Fifille 2 me demande de l’accompagner jusqu’en haut. On arrive devant sa classe. Je lui dis : Allez au revoir. Et euh… non. C’est parti pour le traditionnel aggripage matinal. Ses petites mains chopent ma jupe, mon haut, mon sac, ma perruque. Je rattrape mes faux cheveux d’un coup sec, tout en essayant de la consoler. Je lui assure que, oui je comprends son appréhension de retourner à l’école, et lui promets que tout va bien se passer : « Allez, tu es forte. J’ai confiance en toi. Tu peux y arriver ». J’ai l’impression d’être dans la peau du gars qui encourage Rocky sur le ring. Mais rien à faire. Fifille 2 est dans tous ses états. Sa prof, rebaptisée par mes soins Miss Deux de tension, passe devant nous. Elle me voit galérer mais s’en fout ! Heureusement que Miss dynamique, prof de Kodesh lui propose de faire un truc spécial avec elle. Celle qui n’a pas oublié d’être maligne, me fait promettre de venir la chercher à 3h00 pétante afin qu’elle ne fasse pas… Art. Vaincue, je lui jure sur la tête de sa mère que je serais là.
Je sors de cette séquence épuisée, comme si un avion était passé au-dessus de ma tête pour y déverser toutes les émotions de la famille : la peur, la colère, l’angoisse, le manque de confiance, la frustration, et j’en passe.
Au lieu de rentrer directement à la maison (je peux plus.) je me dirige vers le Starbucks d’à côté. Je commande un café (écœurant). Pour moi, le Starbucks, c’est comme les clopes, à chaque fois je me dis : demain, j’arrête. Je m’écroule sur une chaise. Pour décompresser, je prends mon portable pour lire mes messages du jour :
– Bonjour, je suis de passage à ny, est ce que tu sais où je peux acheter de la nourriture pour chat Cacher. Dois-je aller à Brooklyn ?
– Salut, est ce que je peux te demander de commander ma poussette et je te rembourse ? Je viendrai la chercher pour mes prochaines vacances à NY en mai. Au fait, je m’appelle Blatusse de la famille Blata. Tu connais sûrement ma famille. On est nombreux, mais il faut pas hésiter à nous dire non.

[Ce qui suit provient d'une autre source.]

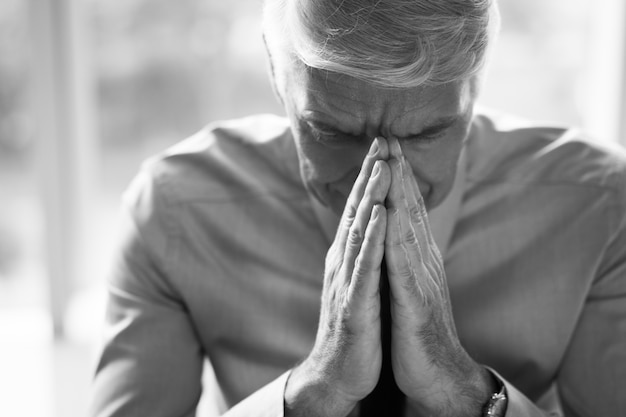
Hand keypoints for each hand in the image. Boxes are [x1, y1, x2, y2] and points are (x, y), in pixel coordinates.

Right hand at [285, 137, 390, 416]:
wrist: (339, 372)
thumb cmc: (355, 326)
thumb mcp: (360, 282)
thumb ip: (364, 254)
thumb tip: (372, 228)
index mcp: (349, 257)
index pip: (360, 209)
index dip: (370, 176)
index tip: (383, 145)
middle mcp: (343, 262)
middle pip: (356, 210)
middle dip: (369, 173)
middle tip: (380, 137)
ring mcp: (346, 281)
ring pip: (358, 231)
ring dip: (369, 196)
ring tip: (381, 164)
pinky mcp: (353, 303)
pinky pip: (363, 266)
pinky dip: (371, 237)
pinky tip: (378, 214)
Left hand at [385, 137, 493, 415]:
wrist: (436, 372)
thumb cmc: (418, 329)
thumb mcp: (409, 285)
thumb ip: (404, 257)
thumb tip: (395, 231)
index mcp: (417, 258)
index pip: (406, 209)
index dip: (395, 176)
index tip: (384, 145)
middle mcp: (422, 261)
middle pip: (410, 209)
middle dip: (397, 170)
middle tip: (386, 135)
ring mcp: (421, 279)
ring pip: (408, 228)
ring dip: (399, 192)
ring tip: (390, 160)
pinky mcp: (415, 302)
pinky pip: (402, 265)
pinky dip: (395, 237)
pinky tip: (388, 215)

Je soupire et me dis que je répondrai dès que je pourrai car pour l’heure, j’avais besoin d’un sas de récupération. D’un coup, je sens de nouveau mon portable vibrer, et les quatre mots que je vais lire vont me faire vibrer de bonheur : « Junes, ça y est… ». Comme si D. m’avait envoyé un petit clin d’œil dans cette couscoussière émotionnelle dans laquelle j’étais.
Je la rappelle dans la foulée pour m’entendre crier :
– Je peux pas croire.
– Eh oui. Après 16 ans de mariage, c’est enfin arrivé.
Je ne suis plus dans ce Star-beurk, mais propulsée dans un épisode de Bip in the city, quand Charlotte annonce à Carry qu’elle est enfin enceinte et qu’elle lui explique :
– Quand on dit qu’il ne faut plus y penser, c’est vrai… il fallait juste être patiente !
Je raccroche le cœur léger, en me disant que la seule chose qui m’avait manqué ce matin était cet ingrédient magique que l’on nomme la patience… Parce qu’en vrai, il ne s’agit que d’une heure condensée où l’on doit tous accomplir tellement de choses en un temps limité. Parfois, certains s’amusent à reléguer le rôle de la maman au second plan, alors qu’au contraire, il est le plus important. On doit rassurer, aider, accompagner, comprendre. Tout ceci pour répondre aux besoins de sa famille. Ce qui est de loin la chose la plus difficile. Alors dès que vous déposez tout le monde à l’école, prenez du temps pour ne rien faire ! Oui, oui, même une heure si vous voulez, et au diable qui s’habille en Prada le linge et le reste, vous aurez le reste de la journée pour le faire.
Je vous embrasse très fort. À très vite.